The key ink input terminals of C, C+, . . . B are connected to C, C+, .
... is led to the output terminal of B and is supplied to the envelope circuit of the corresponding pitch. Further, the key ink input signal is supplied to a root note detection circuit 20, which determines a chord name from the combination of note names of the input key ink signal and generates a root note signal output corresponding to the chord name. .

For example, as mentioned above, when there are key ink signal inputs of C, E, and G, the chord name C is determined and the output of the root note C is obtained.
It is supplied to a group of AND circuits that obtains bass pitch signals of pitches of degrees and fifths. And the above chord chord and 1st, 5th
The AND circuit for the bass tone of the degree is used for chord accompaniment from the rhythm pulse forming circuit 21, for the bass 1st, and for the bass 5th.
Gate control is performed using rhythm pulses for frequency, and rhythm pulse distribution control is performed for generating chord and bass sounds.

That is, the chordo tone rhythm pulse from the rhythm pulse distribution circuit shown in FIG. 3 is supplied to the envelope circuit 15 shown in FIG. By supplying the signal to the gate, automatic accompaniment performance accompanied by rhythms such as chord chords and bass notes can be performed.

Note that, by changing the rhythm pulse distribution control means, automatic accompaniment performance of not only chord chords and bass notes but also arpeggios and arpeggios can be executed.

As described above, according to the present invention, the volume of the automatic accompaniment sound is controlled by the performer, and the accompaniment sound can be arbitrarily set according to the idea of the song, such as a melody. Even beginners can easily improve the performance expressiveness of electronic musical instruments, which has a very large effect on improving the functions of electronic musical instruments.

[Brief explanation of drawings]

FIG. 1 is a diagram illustrating an automatic accompaniment control means according to an embodiment of the present invention, FIG. 2 is a diagram illustrating a partially modified means of the above embodiment, and FIG. 3 is a diagram used in combination with the above control means.
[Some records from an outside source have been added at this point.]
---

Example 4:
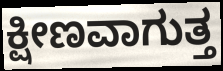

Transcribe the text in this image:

ಕ್ಷೀಣವಾಗುತ್ತ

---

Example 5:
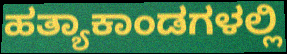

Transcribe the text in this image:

ಹತ್ಯಾಕಾಂಡಗಳಲ್ಲಿ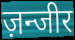
ज़न्जीर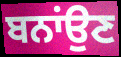
ਬਨਾਂਉਣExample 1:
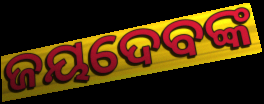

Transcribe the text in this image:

ଜୟଦେବଙ୍କ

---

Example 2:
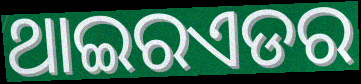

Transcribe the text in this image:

ଥାଇରଏଡର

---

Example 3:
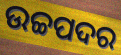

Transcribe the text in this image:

ଉଚ୍ଚପଦର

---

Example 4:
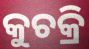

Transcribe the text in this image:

କୁଚକ୍ରି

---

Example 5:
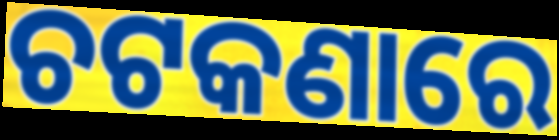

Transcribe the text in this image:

ଚଟକଣାରେ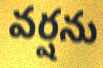
వర్షను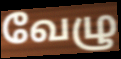
வேழு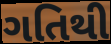
ગતિથી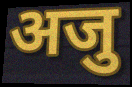
अजुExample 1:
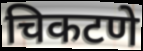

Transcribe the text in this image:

चिकटणे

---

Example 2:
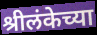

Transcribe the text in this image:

श्रीलंकेच्या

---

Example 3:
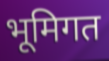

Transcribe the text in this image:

भूमिगत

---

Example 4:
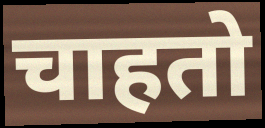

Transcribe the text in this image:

चाहतो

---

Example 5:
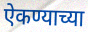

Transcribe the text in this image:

ऐकण्याच्या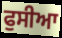
ਫੁਸੀਆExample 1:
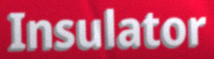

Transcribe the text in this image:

Insulator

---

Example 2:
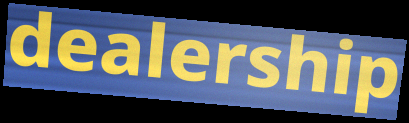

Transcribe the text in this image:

dealership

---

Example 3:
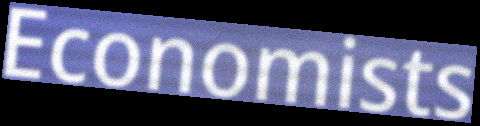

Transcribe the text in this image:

Economists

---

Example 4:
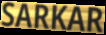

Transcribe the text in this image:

SARKAR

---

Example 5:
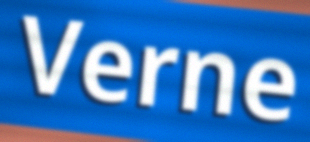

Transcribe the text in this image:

Verne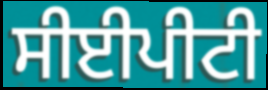
ਸੀਈਪੀਟੀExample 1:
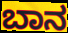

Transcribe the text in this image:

ಬಾನ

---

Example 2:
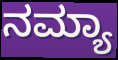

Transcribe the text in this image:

ನಮ್ಯಾ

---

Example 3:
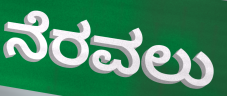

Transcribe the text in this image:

ನೆರವಲು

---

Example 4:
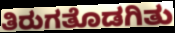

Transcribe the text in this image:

ತಿರುಗತೊಡಗಿತು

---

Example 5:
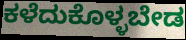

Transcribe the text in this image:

ಕಳೆದುಕೊಳ್ಳಬೇಡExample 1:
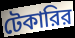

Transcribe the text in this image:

টেকারির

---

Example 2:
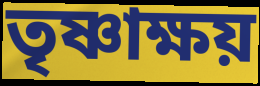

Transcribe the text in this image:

তৃষ্ণাক্ষয়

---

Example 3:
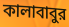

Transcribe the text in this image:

কালাবাবুর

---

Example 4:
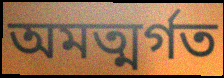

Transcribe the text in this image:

অমত্মর্গত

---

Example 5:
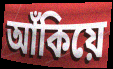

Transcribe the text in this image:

আঁকিয়ে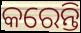
କରେନ୍ତି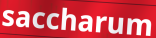
saccharum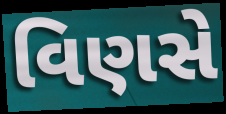
વિણસે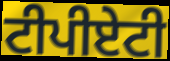
ਟੀਪੀਏਟੀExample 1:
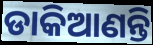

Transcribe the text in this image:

ଡାକିଆଣନ୍ତି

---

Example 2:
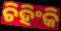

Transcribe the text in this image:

ଚିହିଂକି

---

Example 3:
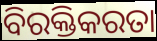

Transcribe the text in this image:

ବିରକ୍ତିକରତା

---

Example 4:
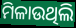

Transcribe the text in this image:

It is a figure which shows the example of a rhythm pulse distribution means with respect to each pitch.

Claims (1)

[Claims] 1 A keyboard section for specifying accompaniment tones such as chord chords, a key press strength detection circuit that detects the key pressing force when operating keys on this keyboard section, and a memory circuit that stores detection signals from this key press strength detection circuit. and a means for variably controlling the level of the opening/closing signal corresponding to the rhythm pulse according to the stored value of the memory circuit, so that the accompaniment sound specified to be played on the keyboard section corresponds to the opening/closing signal whose level is controlled. An automatic accompaniment device for an electronic musical instrument, characterized in that the automatic accompaniment device derives the accompaniment performance sound by deriving the accompaniment performance sound.